The square root of $a$ is a zero of $f(x) = x^2 - a$. We have $f'(x) = 2x$
and hence use the iteration formula
\[ x_{k+1} = x_k - \frac{x_k^2 - a}{2x_k} = \frac{1}{2} (x_k + \frac{a}{x_k})
\eqndot \]
We use $I = \range{1/4}{1}$. For $x,y \in I$, we have $\abs{(f'(y) -
f'(x))/f'(x)} = \abs{(y-x)/x} \le 4(y-x)$. Thus we may use $\omega = 4$ and
hence need to start with an approximation $x_0$ with $x_0 - \sqrt{a} < 1/4$.
We can use $x_0 = 1$ if $\sqrt{a} > 3/4$ or $a > 9/16$ and $x_0 = 0.6$ if
$1/2 \le \sqrt{a} \le 3/4$.
We can obtain slightly stronger results if we study the iteration directly
without relying on Theorem~\ref{th: main theorem}.
\begin{theorem} Let $1/4 \le a \le 1$ and let $x_0 = 1$. Then $\sset{x_k}$ is
monotonically decreasing, $\sqrt{a} \le x_k \le 1$ for all $k$,
$x_{k+1} - \sqrt{a} \le (x_k - \sqrt{a})^2$,
and $x_k- \sqrt{a} \le 2^{-(2^k)}$.
\end{theorem}
\begin{proof} Assume $\sqrt{a} \le x_k \le 1$. set $d_k = x_k - \sqrt{a}$. We have
\begin{align*}
d_{k+1} &= x_{k+1} - \sqrt{a} = \frac{1}{2}(x_k + \frac{a}{x_k}) - \sqrt{a}\\
&=\frac{1}{2x_k}(x_k^2 + a - 2 \sqrt{a} x_k) \\
&= \frac{1}{2x_k}(x_k - \sqrt{a})^2 = \frac{1}{2x_k}d_k^2 \eqndot
\end{align*}
Thus $d_k^2/2 \le d_{k+1} \le d_k^2$ since $1/2 \le 1/(2 x_k) \le 1$.

[Saved entries]
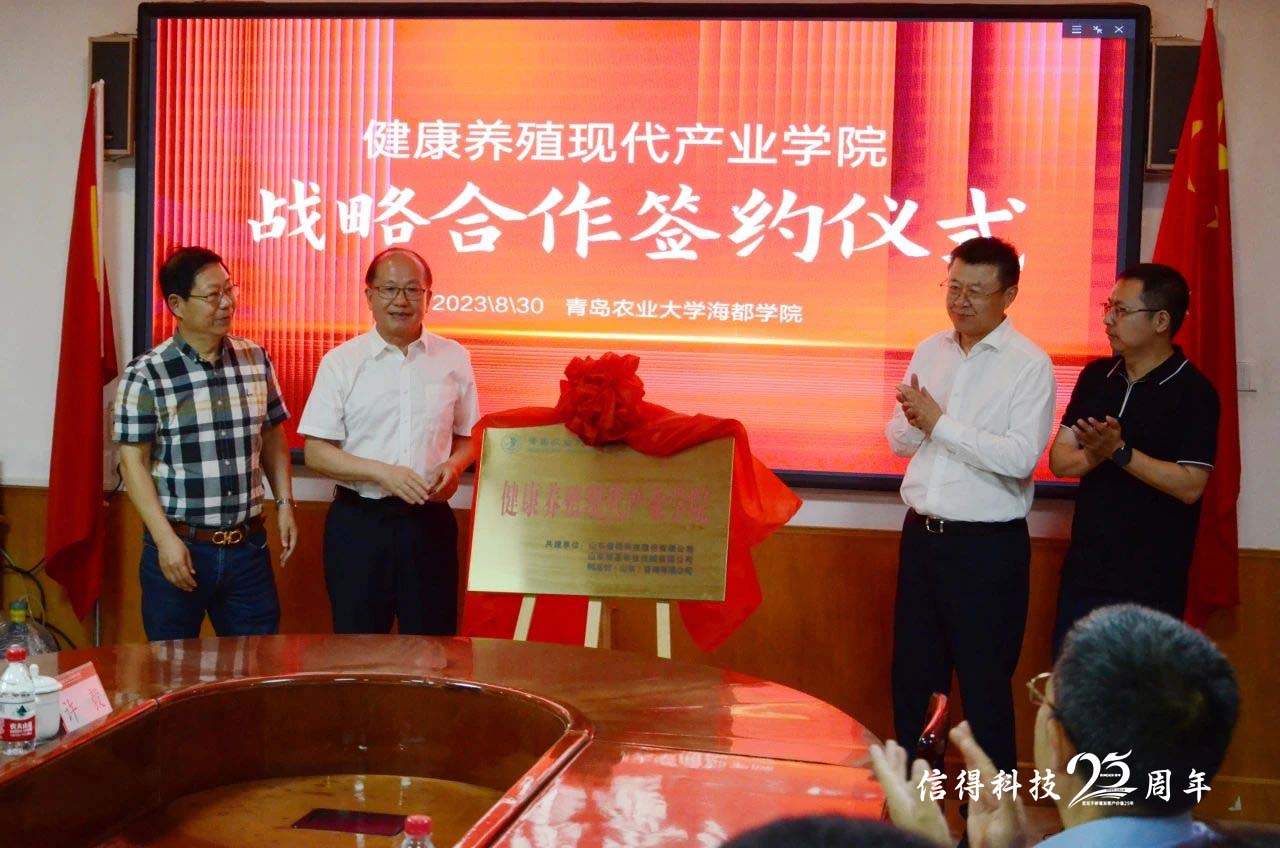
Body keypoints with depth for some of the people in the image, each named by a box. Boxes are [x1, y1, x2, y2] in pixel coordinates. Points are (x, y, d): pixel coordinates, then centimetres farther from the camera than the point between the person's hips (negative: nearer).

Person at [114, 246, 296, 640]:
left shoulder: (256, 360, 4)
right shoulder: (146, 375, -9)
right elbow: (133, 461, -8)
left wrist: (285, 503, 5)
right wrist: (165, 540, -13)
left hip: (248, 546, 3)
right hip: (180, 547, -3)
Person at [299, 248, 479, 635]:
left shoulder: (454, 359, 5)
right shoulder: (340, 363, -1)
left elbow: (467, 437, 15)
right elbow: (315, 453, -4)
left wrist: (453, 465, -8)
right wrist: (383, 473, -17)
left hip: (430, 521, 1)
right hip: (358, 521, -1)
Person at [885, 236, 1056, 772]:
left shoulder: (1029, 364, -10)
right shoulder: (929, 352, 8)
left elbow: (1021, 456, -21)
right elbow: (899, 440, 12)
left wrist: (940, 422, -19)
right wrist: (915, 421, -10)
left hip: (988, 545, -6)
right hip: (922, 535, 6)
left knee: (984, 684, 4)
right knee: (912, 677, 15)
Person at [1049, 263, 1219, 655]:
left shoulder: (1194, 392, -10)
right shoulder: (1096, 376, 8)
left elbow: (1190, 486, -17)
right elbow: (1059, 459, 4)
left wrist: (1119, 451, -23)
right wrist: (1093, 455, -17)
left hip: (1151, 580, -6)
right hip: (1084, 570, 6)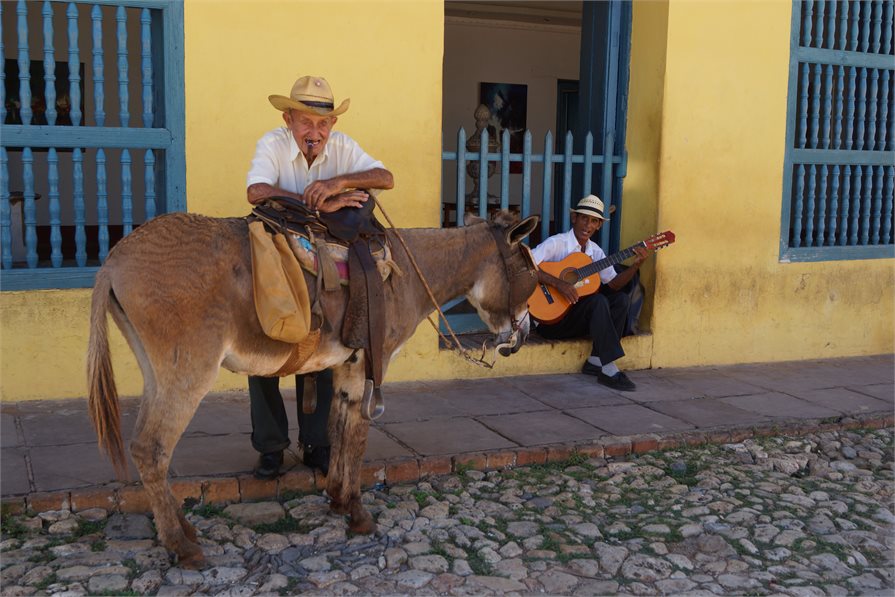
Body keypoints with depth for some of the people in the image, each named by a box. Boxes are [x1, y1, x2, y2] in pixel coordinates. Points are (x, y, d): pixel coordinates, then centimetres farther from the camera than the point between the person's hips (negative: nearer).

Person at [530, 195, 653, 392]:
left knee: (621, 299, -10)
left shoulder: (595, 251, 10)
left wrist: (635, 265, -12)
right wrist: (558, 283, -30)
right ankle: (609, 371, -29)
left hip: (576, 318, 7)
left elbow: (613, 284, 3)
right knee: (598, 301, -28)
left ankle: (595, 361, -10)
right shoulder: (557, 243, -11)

> [TASKS AND EXERCISES]
a - From the passage on square roots, quote everything between "We can obtain" and "x_k) \le 1$.", inclusive.
b - In the passage on square roots, what starting value x_0 is used when the square root of a lies between 1/2 and 3/4?

> [SOLUTIONS TO EACH TASK]
a -
We can obtain slightly stronger results if we study the iteration directly
without relying on Theorem~\ref{th: main theorem}.
\begin{theorem} Let $1/4 \le a \le 1$ and let $x_0 = 1$. Then $\sset{x_k}$ is
monotonically decreasing, $\sqrt{a} \le x_k \le 1$ for all $k$,
$x_{k+1} - \sqrt{a} \le (x_k - \sqrt{a})^2$,
and $x_k- \sqrt{a} \le 2^{-(2^k)}$.
\end{theorem}
\begin{proof} Assume $\sqrt{a} \le x_k \le 1$. set $d_k = x_k - \sqrt{a}$. We have
\begin{align*}
d_{k+1} &= x_{k+1} - \sqrt{a} = \frac{1}{2}(x_k + \frac{a}{x_k}) - \sqrt{a}\\
&=\frac{1}{2x_k}(x_k^2 + a - 2 \sqrt{a} x_k) \\
&= \frac{1}{2x_k}(x_k - \sqrt{a})^2 = \frac{1}{2x_k}d_k^2 \eqndot
\end{align*}
Thus $d_k^2/2 \le d_{k+1} \le d_k^2$ since $1/2 \le 1/(2 x_k) \le 1$.

b - 0.6